Every day after work and school the kibbutz children went to their parents' homes, while the outside boarders relaxed in the clubroom or played basketball. In the evenings there were various activities—dancing, for instance, or sing-alongs—which I avoided so as not to appear ridiculous. When everyone else had disappeared, I would lie down half naked on the grass in front of our dormitory sunbathing and reading till it was dark. (I was very careful to avoid lying on my bed in the empty room, because there my filthy mind lay in wait for me, swarming with Scheherazade-like fantasies.)
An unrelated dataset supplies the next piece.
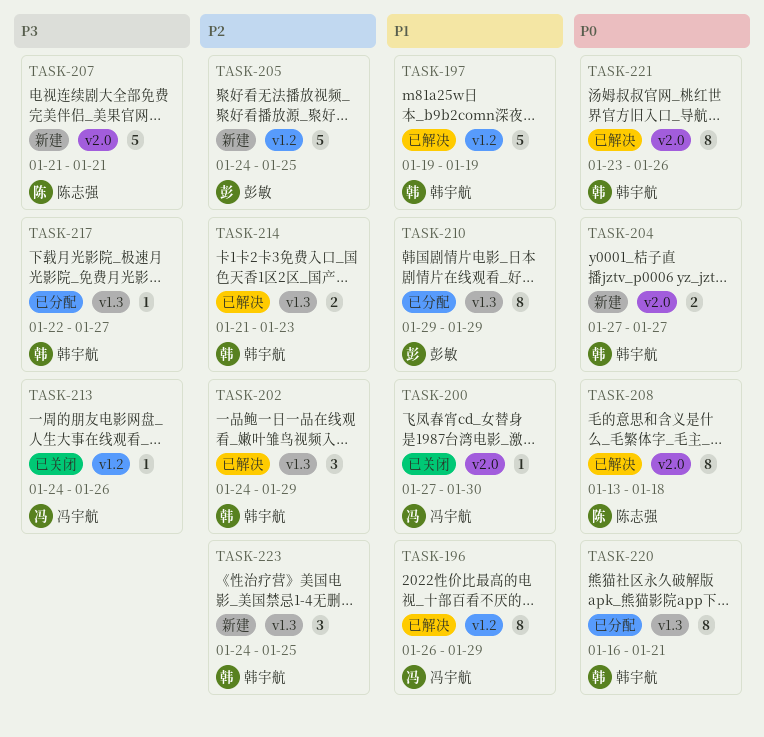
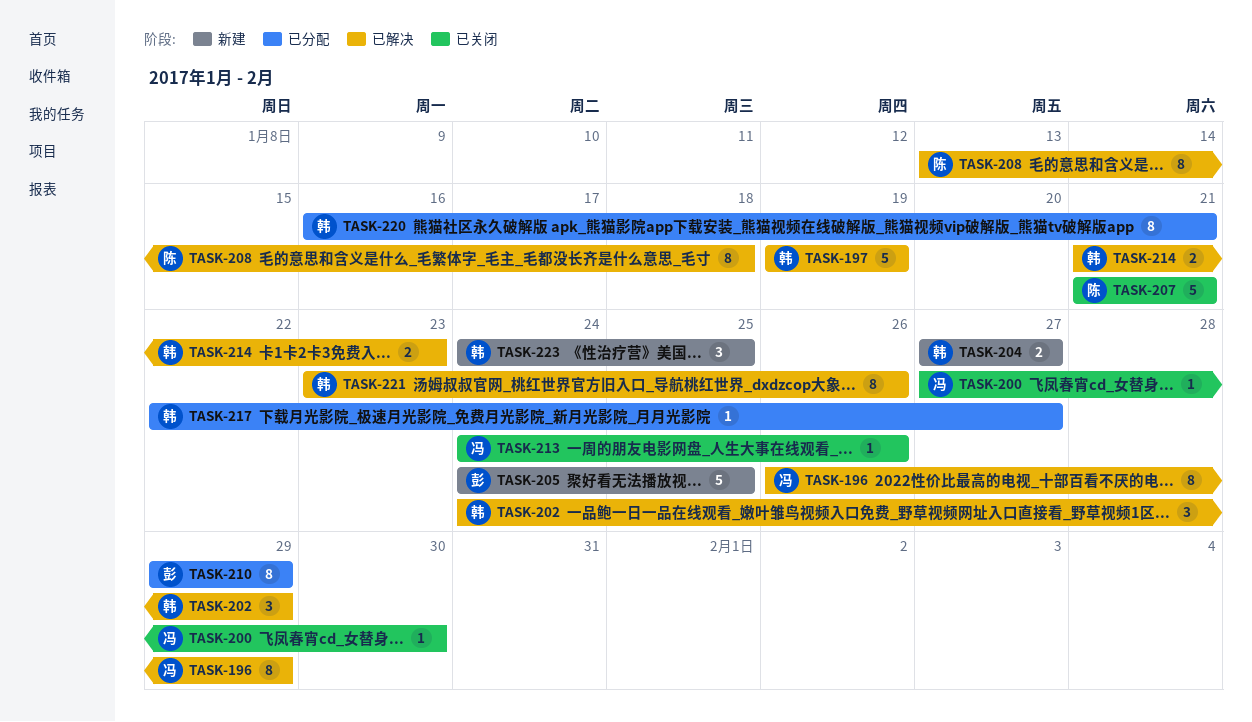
TASK-207, status: 新建 -> 已关闭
Once or twice a week toward evening I would check the progress of my tan in the mirror before putting on my shirt, then pluck up my courage and go to the veterans' block to drink a glass of fruit juice and eat a slice of cake with my kibbutz "parents" Hanka and Oizer Huldai. This pair of teachers, both originally from Lodz, in Poland, presided year after year over the cultural and educational life of the kibbutz. Hanka, who taught in the primary school, was a buxom, energetic woman, always as taut as a spring, and surrounded by a powerful aura of dedication and cigarette smoke. She shouldered the whole burden of organizing the Jewish festivals, weddings, anniversaries, putting on productions and shaping the local tradition of rustic proletarian life. This tradition, as Hanka envisaged it, was supposed to blend the flavor of the Song of Songs with the olives-and-carobs Hebraic taste of the new biblical tillers of the soil, Ha-sidic melodies from Eastern Europe with the rough and ready ways of
Polish peasants and other children of nature who drew their purity of mind and mystical joie de vivre straight from the Knut Hamsun-like
Growth of the Soil
under their bare feet.

As for Oizer Huldai, the director of the "continuation classes" or secondary school, he was a hard, wiry man whose Jewish wrinkles were plowed with suffering and ironic sagacity. Occasionally a mischievous sparkle of anarchic playfulness flickered for an instant among these tortured lines. He was lean and angular, short of stature but with devastating steely eyes and a hypnotic presence. He had the gift of the gab and a radioactive sarcasm. He could emanate a warmth of affection that melted anyone who was exposed to it to the point of total submission, but he was also capable of volcanic fits of rage that could put the fear of doomsday into those around him.